In the second quarter of 2022, a series of interest rate hikes drove up net interest margins and earnings of the 3 banks, with their respective chief executives expressing cautious optimism for the rest of the year.

Net interest income is expected to continue benefiting from the rate hikes.

The bank chiefs also expect the sector and broader Asian markets to remain resilient for the rest of the year, although they noted macroeconomic uncertainties may weaken market sentiment.

Separately, Jardine Cycle & Carriage : C07 0% was also one of the top performers of the month, gaining S$1.9 million to reach a market cap of S$13 billion.

Meanwhile, the biggest loser in value for the month was CapitaLand Investment : 9CI 0%, which lost S$1.2 billion to reach a market cap of S$19.2 billion in August.

Other decliners in the month include Hongkong Land : H78 0%, which lost S$911.1 million to hit S$15.9 billion; ST Engineering : S63 0%, which fell S$905.5 million to S$11.6 billion; and CapitaLand Integrated Commercial Trust : C38U 0%, which was down S$723.9 million to S$13.7 billion.

The property and real estate investment trusts (Reits) sectors were the weakest performing industries in August, shedding 7.4 per cent and 4.3 per cent, respectively.

This led to 5 of the 7 Reits within the STI finishing among the bottom 10 constituents for the month, SGX’s Howie noted.

A better-than-expected Q2 earnings season had removed immediate slowdown concerns in the quarter, noted DBS Group Research in a note.

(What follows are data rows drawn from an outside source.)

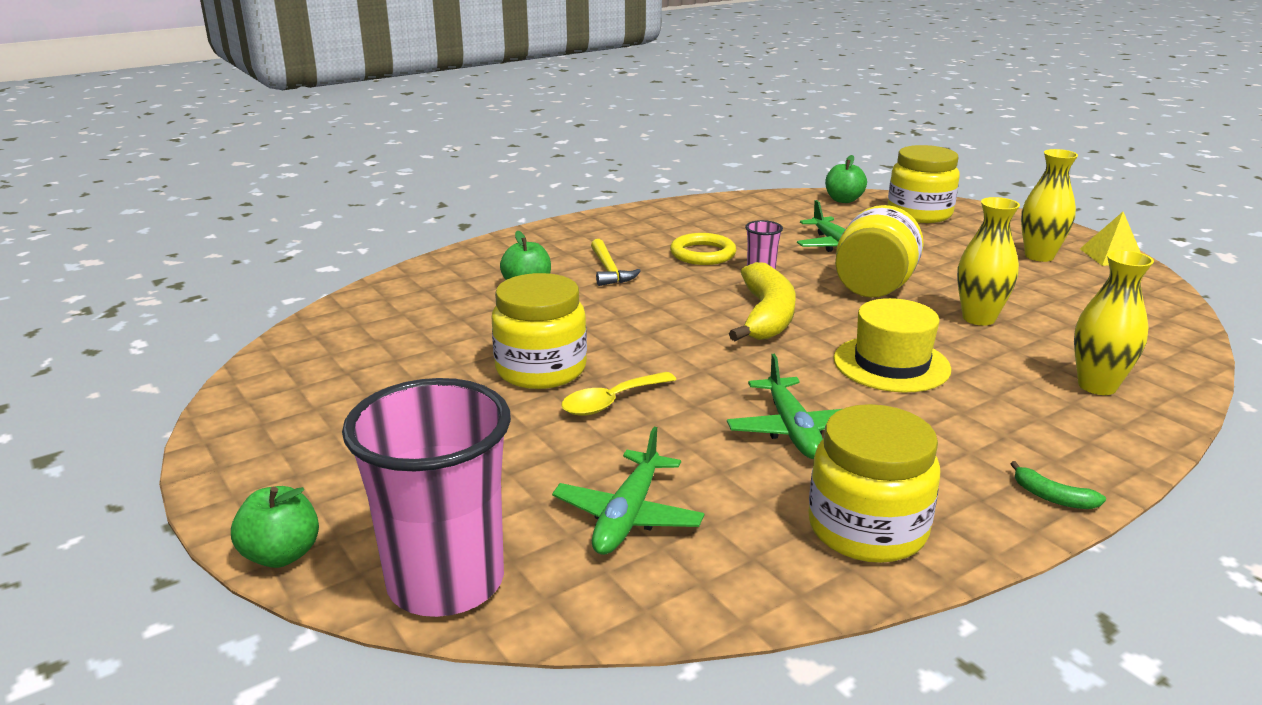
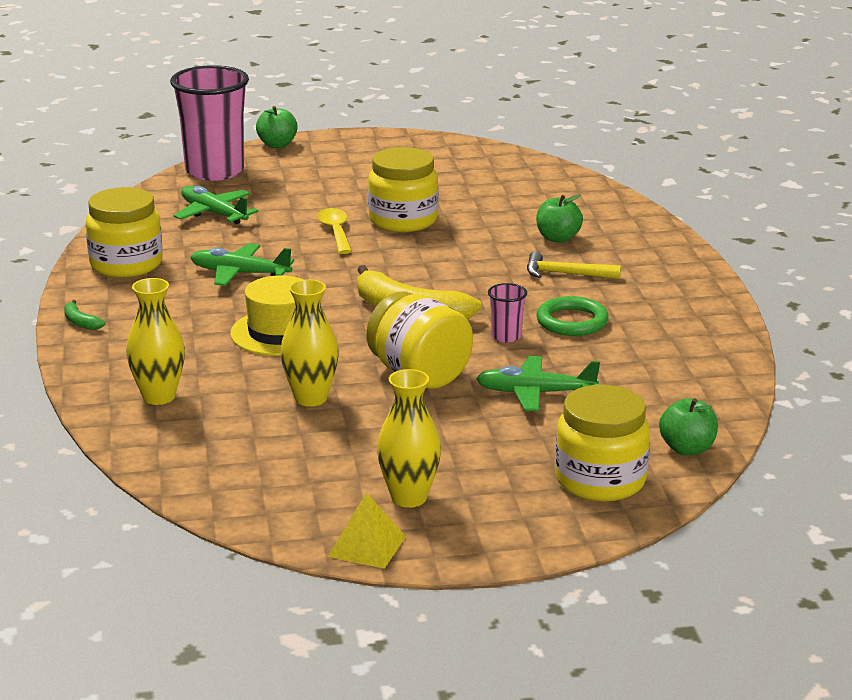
camera: 115 degrees right, 0 degrees up
(703, 254) = (572, 321): yellow ring -> green ring
(1052, 497) = (80, 322): green banana -> green banana turned 105 degrees counterclockwise

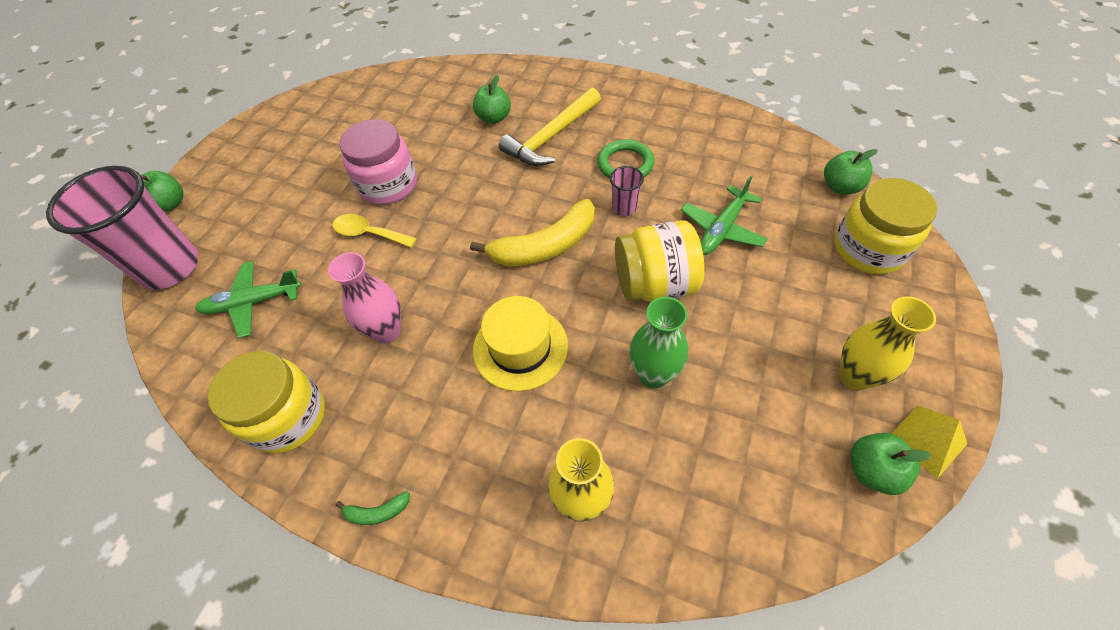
camera: 55 degrees left, 30 degrees up
(240, 274) = (387, 331): green plane -> pink vase
(306, 522) = (872, 470): none -> green apple
(311, 398) = (653, 374): yellow vase -> green vase
(403, 220) = (388, 185): yellow jar -> pink jar
(566, 274) = (551, 137): yellow hammer -> yellow hammer, size x1.59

The research team, however, expects the market to “remain sideways” amid rising interest rates.

Looking forward, a slowdown in major economies in the US and China, supply chain disruptions, regional geopolitical risks and rising inflation can also likely hit earnings, DBS said.

Howie said he expects markets will continue to watch geopolitical developments, central bank policies and Covid-19, aside from growth and inflation concerns.